Stored entries
►

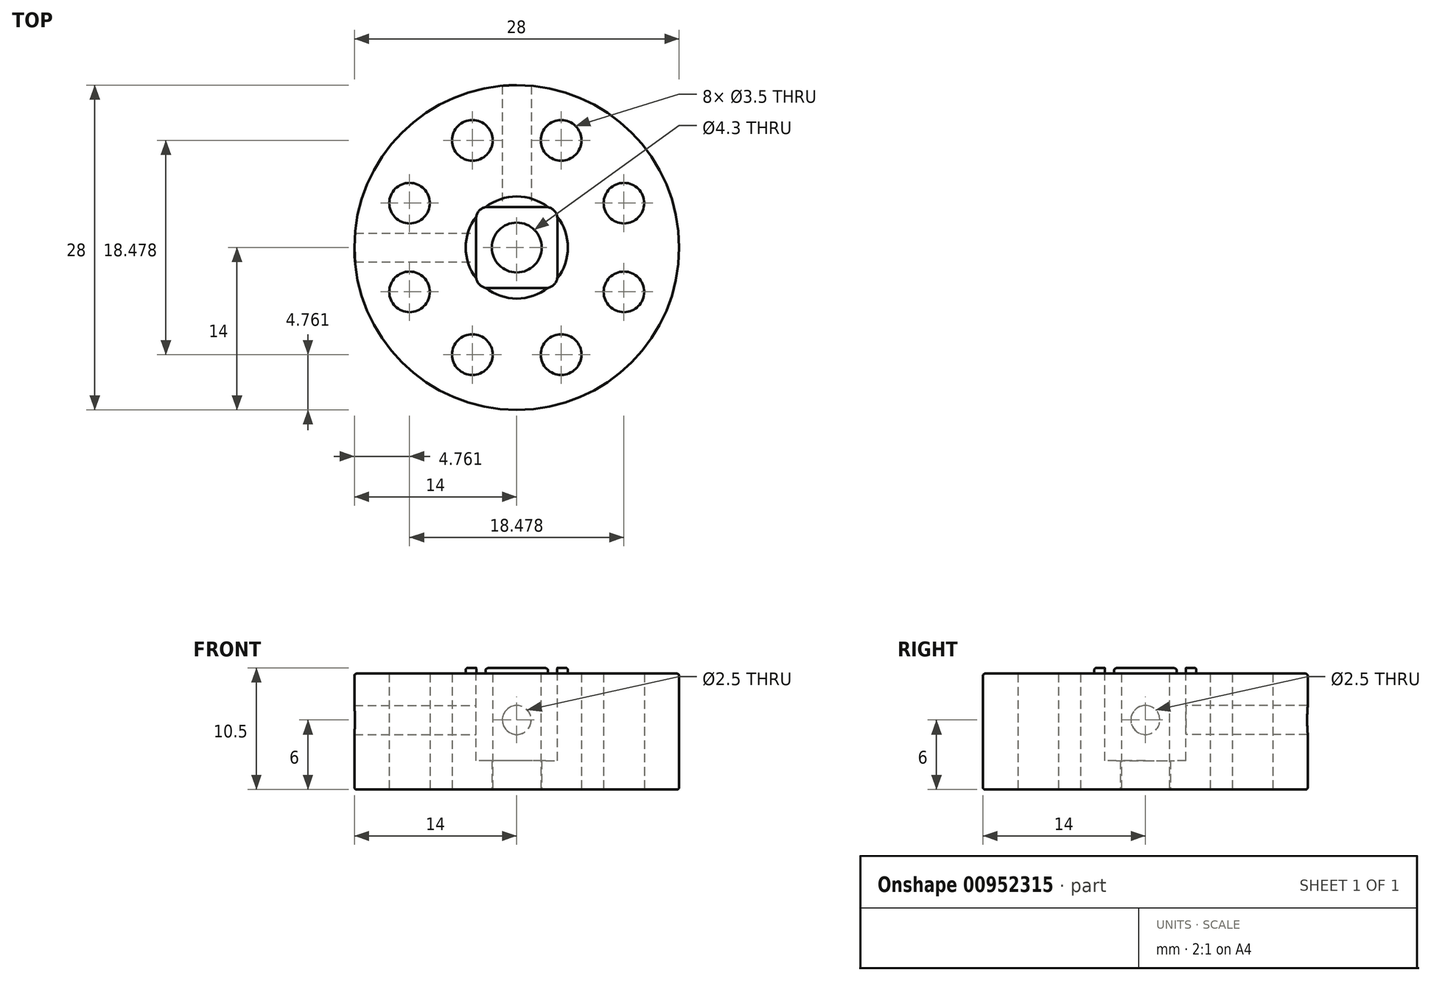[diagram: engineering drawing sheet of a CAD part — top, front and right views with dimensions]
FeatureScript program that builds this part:
annotation { "Feature Type Name" : "Feature", "Feature Type Description" : "" }
export const myFeature = defineFeature(function(context is Context, id is Id, definition is map)
    precondition{}
    {
        {
            var Q0;
            Q0=qCreatedBy(makeId("Top.planeOp"),FACE);
            var sketch = newSketch(context, id + "F0", { "sketchPlane" : qUnion([Q0])});
            skCircle(sketch, "E0", {"center": v(0, 0) * mm, "radius": 14 * mm});
            skSolve(sketch);
        }
        {
            var Q0;
            Q0=qSketchRegion(id+"F0",true);
            extrude(context, id + "F1", {"entities" : qUnion([Q0]), "depth" : 10 * mm, "offsetDistance" : 25 * mm});
        }
        {
            var Q0;
            Q0=makeQuery(id+"F1.opExtrude","CAP_FACE",FACE,{"disambiguationData":[OSD([sQuery(id+"F0.wireOp",EDGE,"E0")])],"isStart":false});
            var sketch = newSketch(context, id + "F2", { "sketchPlane" : qUnion([Q0])});
            skCircle(sketch, "E1", {"center": v(0, 0) * mm, "radius": 4.4 * mm});
            skSolve(sketch);
        }
        {
            var Q0;
            {var subQ0=sQuery(id+"F2.wireOp",EDGE,"q5Iyk92a-tP6P-DxR0-Fjeh-1lhmU1jtPTMJ");var subQ1=makeQuery(id+"F5.boolean.opBoolean","COPY",EDGE,{"derivedFrom":makeQuery(id+"F5.opExtrude","CAP_EDGE",EDGE,{"disambiguationData":[OSD([sQuery(id+"F4.wireOp",EDGE,"E2.bottom")])],"isStart":true})});var subQ2=makeQuery(id+"F2.imprint","INTERSECT",VERTEX,{"disambiguationData":[OD(0.0)],"derivedFrom":[subQ1,subQ0]});Q0=makeQuery(id+"F2.imprint","IMPRINT",FACE,{"disambiguationData":[TD([[makeQuery(id+"F2.imprint","IMPRINT",EDGE,{"disambiguationData":[TD([[subQ2,-1.0]])],"derivedFrom":subQ0}),1.0]])]});}
            var Q1;
            {var subQ0=sQuery(id+"F2.wireOp",EDGE,"q5Iyk92a-tP6P-DxR0-Fjeh-1lhmU1jtPTMJ");var subQ1=makeQuery(id+"F5.boolean.opBoolean","COPY",EDGE,{"derivedFrom":makeQuery(id+"F5.opExtrude","CAP_EDGE",EDGE,{"disambiguationData":[OSD([sQuery(id+"F4.wireOp",EDGE,"E2.right")])],"isStart":true})});var subQ2=makeQuery(id+"F2.imprint","INTERSECT",VERTEX,{"disambiguationData":[OD(0.0)],"derivedFrom":[subQ1,subQ0]});Q1=makeQuery(id+"F2.imprint","IMPRINT",FACE,{"disambiguationData":[TD([[makeQuery(id+"F2.imprint","IMPRINT",EDGE,{"disambiguationData":[TD([[subQ2,-1.0]])],"derivedFrom":subQ0}),1.0]])]});}
            var Q2;
            {var subQ0=sQuery(id+"F2.wireOp",EDGE,"q5Iyk92a-tP6P-DxR0-Fjeh-1lhmU1jtPTMJ");var subQ1=makeQuery(id+"F5.boolean.opBoolean","COPY",EDGE,{"derivedFrom":makeQuery(id+"F5.opExtrude","CAP_EDGE",EDGE,{"disambiguationData":[OSD([sQuery(id+"F4.wireOp",EDGE,"E2.top")])],"isStart":true})});var subQ2=makeQuery(id+"F2.imprint","INTERSECT",VERTEX,{"disambiguationData":[OD(0.0)],"derivedFrom":[subQ1,subQ0]});Q2=makeQuery(id+"F2.imprint","IMPRINT",FACE,{"disambiguationData":[TD([[makeQuery(id+"F2.imprint","IMPRINT",EDGE,{"disambiguationData":[TD([[subQ2,-1.0]])],"derivedFrom":subQ0}),1.0]])]});}
            var Q3;
            {var subQ0=sQuery(id+"F2.wireOp",EDGE,"q5Iyk92a-tP6P-DxR0-Fjeh-1lhmU1jtPTMJ");var subQ1=makeQuery(id+"F5.boolean.opBoolean","COPY",EDGE,{"derivedFrom":makeQuery(id+"F5.opExtrude","CAP_EDGE",EDGE,{"disambiguationData":[OSD([sQuery(id+"F4.wireOp",EDGE,"E2.left")])],"isStart":true})});var subQ2=makeQuery(id+"F2.imprint","INTERSECT",VERTEX,{"disambiguationData":[OD(0.0)],"derivedFrom":[subQ1,subQ0]});Q3=makeQuery(id+"F2.imprint","IMPRINT",FACE,{"disambiguationData":[TD([[makeQuery(id+"F2.imprint","IMPRINT",EDGE,{"disambiguationData":[TD([[subQ2,1.0]])],"derivedFrom":subQ0}),1.0]])]});}
            var Q4;
            Q4=makeQuery(id+"F2.imprint","IMPRINT",FACE,{"disambiguationData":[TD([[makeQuery(id+"F2.imprint","IMPRINT",EDGE,{"derivedFrom":sQuery(id+"F2.wireOp",EDGE,"E1")}),1.0]])]});
            extrude(context, id + "F3", {"entities" : qUnion([Q0, Q1, Q2, Q3, Q4]), "operationType" : NewBodyOperationType.ADD, "depth" : 0.5 * mm, "offsetDistance" : 25 * mm});
        }
        {
            var Q0;
            Q0=makeQuery(id+"F3.opExtrude","CAP_FACE",FACE,{"disambiguationData":[OSD([sQuery(id+"F2.wireOp",EDGE,"E1")])],"isStart":false});
            var sketch = newSketch(context, id + "F4", { "sketchPlane" : qUnion([Q0])});
            skLineSegment(sketch, "E2.bottom", {"start": v(3.5, -3.5) * mm, "end": v(-3.5, -3.5) * mm});
            skLineSegment(sketch, "E2.top", {"start": v(3.5, 3.5) * mm, "end": v(-3.5, 3.5) * mm});
            skLineSegment(sketch, "E2.left", {"start": v(3.5, -3.5) * mm, "end": v(3.5, 3.5) * mm});
            skLineSegment(sketch, "E2.right", {"start": v(-3.5, -3.5) * mm, "end": v(-3.5, 3.5) * mm});
            skPoint(sketch, "E2.middle", {"position": v(0, 0) * mm});
            skSolve(sketch);
        }
        {
            var Q0;
            Q0=qSketchRegion(id+"F4",true);
            extrude(context, id + "F5", {"entities" : qUnion([Q0]), "operationType" : NewBodyOperationType.REMOVE, "oppositeDirection" : true, "depth" : 8 * mm, "offsetDistance" : 25 * mm});
        }
        {
            var Q0;
            Q0=makeQuery(id+"F1.opExtrude","CAP_FACE",FACE,{"disambiguationData":[OSD([sQuery(id+"F0.wireOp",EDGE,"E0")])],"isStart":true});
            var sketch = newSketch(context, id + "F6", { "sketchPlane" : qUnion([Q0])});
            skCircle(sketch, "E3", {"center": v(0, 0) * mm, "radius": 2.15 * mm});
            skSolve(sketch);
        }
        {
            var Q0;
            Q0=qSketchRegion(id+"F6",true);
            var Q1;
            Q1=makeQuery(id+"F5.boolean.opBoolean","COPY",FACE,{"derivedFrom":makeQuery(id+"F5.opExtrude","CAP_FACE",FACE,{"disambiguationData":[OSD([sQuery(id+"F4.wireOp",EDGE,"E2.bottom"),sQuery(id+"F4.wireOp",EDGE,"E2.top"),sQuery(id+"F4.wireOp",EDGE,"E2.left"),sQuery(id+"F4.wireOp",EDGE,"E2.right")])],"isStart":false})});
            extrude(context, id + "F7", {"entities" : qUnion([Q0]), "operationType" : NewBodyOperationType.REMOVE, "endBound" : BoundingType.UP_TO_SURFACE, "oppositeDirection" : true, "depth" : 25 * mm, "endBoundEntityFace" : qUnion([Q1]), "offsetDistance" : 25 * mm});
        }
        {
            var Q0;
            Q0=makeQuery(id+"F1.opExtrude","CAP_FACE",FACE,{"disambiguationData":[OSD([sQuery(id+"F0.wireOp",EDGE,"E0")])],"isStart":true});
            var sketch = newSketch(context, id + "F8", { "sketchPlane" : qUnion([Q0])});
            skCircle(sketch, "E4", {"center": v(9.24, 3.83) * mm, "radius": 1.75 * mm});
            skCircle(sketch, "E5.1.0", {"center": v(3.83, 9.24) * mm, "radius": 1.75 * mm});
            skCircle(sketch, "E5.2.0", {"center": v(-3.83, 9.24) * mm, "radius": 1.75 * mm});
            skCircle(sketch, "E5.3.0", {"center": v(-9.24, 3.83) * mm, "radius": 1.75 * mm});
            skCircle(sketch, "E5.4.0", {"center": v(-9.24, -3.83) * mm, "radius": 1.75 * mm});
            skCircle(sketch, "E5.5.0", {"center": v(-3.83, -9.24) * mm, "radius": 1.75 * mm});
            skCircle(sketch, "E5.6.0", {"center": v(3.83, -9.24) * mm, "radius": 1.75 * mm});
            skCircle(sketch, "E5.7.0", {"center": v(9.24, -3.83) * mm, "radius": 1.75 * mm});
            skPoint(sketch, "E5.center", {"position": v(0, 0) * mm});
            skLineSegment(sketch, "E6", {"start": v(9.24, 3.83) * mm, "end": v(0, 0) * mm});
            skSolve(sketch);
        }
        {
            var Q0;
            Q0=qSketchRegion(id+"F8",true);
            var Q1;
            Q1=makeQuery(id+"F1.opExtrude","CAP_FACE",FACE,{"disambiguationData":[OSD([sQuery(id+"F0.wireOp",EDGE,"E0")])],"isStart":false});
            extrude(context, id + "F9", {"entities" : qUnion([Q0]), "operationType" : NewBodyOperationType.REMOVE, "endBound" : BoundingType.UP_TO_SURFACE, "oppositeDirection" : true, "depth" : 25 * mm, "endBoundEntityFace" : qUnion([Q1]), "offsetDistance" : 25 * mm});
        }
        {
            var Q0;
            Q0=qCreatedBy(makeId("Front.planeOp"),FACE);
            var sketch = newSketch(context, id + "F10", { "sketchPlane" : qUnion([Q0])});
            skCircle(sketch, "E7", {"center": v(0, 6) * mm, "radius": 1.25 * mm});
            skSolve(sketch);
        }
        {
            var Q0;
            Q0=qSketchRegion(id+"F10",true);
            extrude(context, id + "F11", {"entities" : qUnion([Q0]), "operationType" : NewBodyOperationType.REMOVE, "oppositeDirection" : true, "depth" : 25 * mm, "offsetDistance" : 25 * mm});
        }
        {
            var Q0;
            Q0=qCreatedBy(makeId("Right.planeOp"),FACE);
            var sketch = newSketch(context, id + "F12", { "sketchPlane" : qUnion([Q0])});
            skCircle(sketch, "E8", {"center": v(0, 6) * mm, "radius": 1.25 * mm});
            skSolve(sketch);
        }
        {
            var Q0;
            Q0=qSketchRegion(id+"F12",true);
            extrude(context, id + "F13", {"entities" : qUnion([Q0]), "operationType" : NewBodyOperationType.REMOVE, "oppositeDirection" : true, "depth" : 25 * mm, "offsetDistance" : 25 * mm});
        }
        {
            var Q0;
            {var subQ0=sQuery(id+"F4.wireOp",EDGE,"E2.right");var subQ1=sQuery(id+"F4.wireOp",EDGE,"E2.bottom");Q0=makeQuery(id+"F3.boolean.opBoolean","MERGE",EDGE,{"derivedFrom":[makeQuery(id+"F5.boolean.opBoolean","COPY",EDGE,{"derivedFrom":makeQuery(id+"F5.opExtrude","SWEPT_EDGE",EDGE,{"disambiguationData":[OSD([subQ1,subQ0])]})}),makeQuery(id+"F3.opExtrude","SWEPT_EDGE",EDGE,{"disambiguationData":[OSD([subQ1,subQ0])]})]});}
            var Q1;
            {var subQ0=sQuery(id+"F4.wireOp",EDGE,"E2.left");var subQ1=sQuery(id+"F4.wireOp",EDGE,"E2.bottom");Q1=makeQuery(id+"F3.boolean.opBoolean","MERGE",EDGE,{"derivedFrom":[makeQuery(id+"F5.boolean.opBoolean","COPY",EDGE,{"derivedFrom":makeQuery(id+"F5.opExtrude","SWEPT_EDGE",EDGE,{"disambiguationData":[OSD([subQ1,subQ0])]})}),makeQuery(id+"F3.opExtrude","SWEPT_EDGE",EDGE,{"disambiguationData":[OSD([subQ1,subQ0])]})]});}
            var Q2;
            {var subQ0=sQuery(id+"F4.wireOp",EDGE,"E2.left");var subQ1=sQuery(id+"F4.wireOp",EDGE,"E2.top");Q2=makeQuery(id+"F3.boolean.opBoolean","MERGE",EDGE,{"derivedFrom":[makeQuery(id+"F5.boolean.opBoolean","COPY",EDGE,{"derivedFrom":makeQuery(id+"F5.opExtrude","SWEPT_EDGE",EDGE,{"disambiguationData":[OSD([subQ1,subQ0])]})}),makeQuery(id+"F3.opExtrude","SWEPT_EDGE",EDGE,{"disambiguationData":[OSD([subQ1,subQ0])]})]});}
            var Q3;
            {var subQ0=sQuery(id+"F4.wireOp",EDGE,"E2.right");var subQ1=sQuery(id+"F4.wireOp",EDGE,"E2.top");Q3=makeQuery(id+"F3.boolean.opBoolean","MERGE",EDGE,{"derivedFrom":[makeQuery(id+"F5.boolean.opBoolean","COPY",EDGE,{"derivedFrom":makeQuery(id+"F5.opExtrude","SWEPT_EDGE",EDGE,{"disambiguationData":[OSD([subQ1,subQ0])]})}),makeQuery(id+"F3.opExtrude","SWEPT_EDGE",EDGE,{"disambiguationData":[OSD([subQ1,subQ0])]})]});}
            fillet(context, id + "F14", {"entities" : qUnion([Q0, Q1, Q2, Q3]), "radius" : 1 * mm, "tangentPropagation" : true, "allowEdgeOverflow" : false});
        }
        {
            var Q0;
            Q0=makeQuery(id+"F1.opExtrude","CAP_EDGE",EDGE,{"disambiguationData":[OSD([sQuery(id+"F0.wireOp",EDGE,"E0")])],"isStart":false});
            var Q1;
            Q1=makeQuery(id+"F1.opExtrude","CAP_EDGE",EDGE,{"disambiguationData":[OSD([sQuery(id+"F0.wireOp",EDGE,"E0")])],"isStart":true});
            var Q2;
            Q2=makeQuery(id+"F3.opExtrude","CAP_EDGE",EDGE,{"disambiguationData":[OSD([sQuery(id+"F2.wireOp",EDGE,"E1")])],"isStart":false});
            var Q3;
            Q3=makeQuery(id+"F3.opExtrude","CAP_EDGE",EDGE,{"disambiguationData":[OSD([sQuery(id+"F4.wireOp",EDGE,"E2.bottom")])],"isStart":false});
            fillet(context, id + "F15", {"entities" : qUnion([Q0, Q1, Q2, Q3]), "radius" : 0.2 * mm, "tangentPropagation" : true, "allowEdgeOverflow" : false});
        }
    });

◄

Set exercise: Pull out every line in the records above that contains the string "makeId".

Solution for this exercise:
            Q0=qCreatedBy(makeId("Top.planeOp"),FACE);
            Q0=qCreatedBy(makeId("Front.planeOp"),FACE);
            Q0=qCreatedBy(makeId("Right.planeOp"),FACE);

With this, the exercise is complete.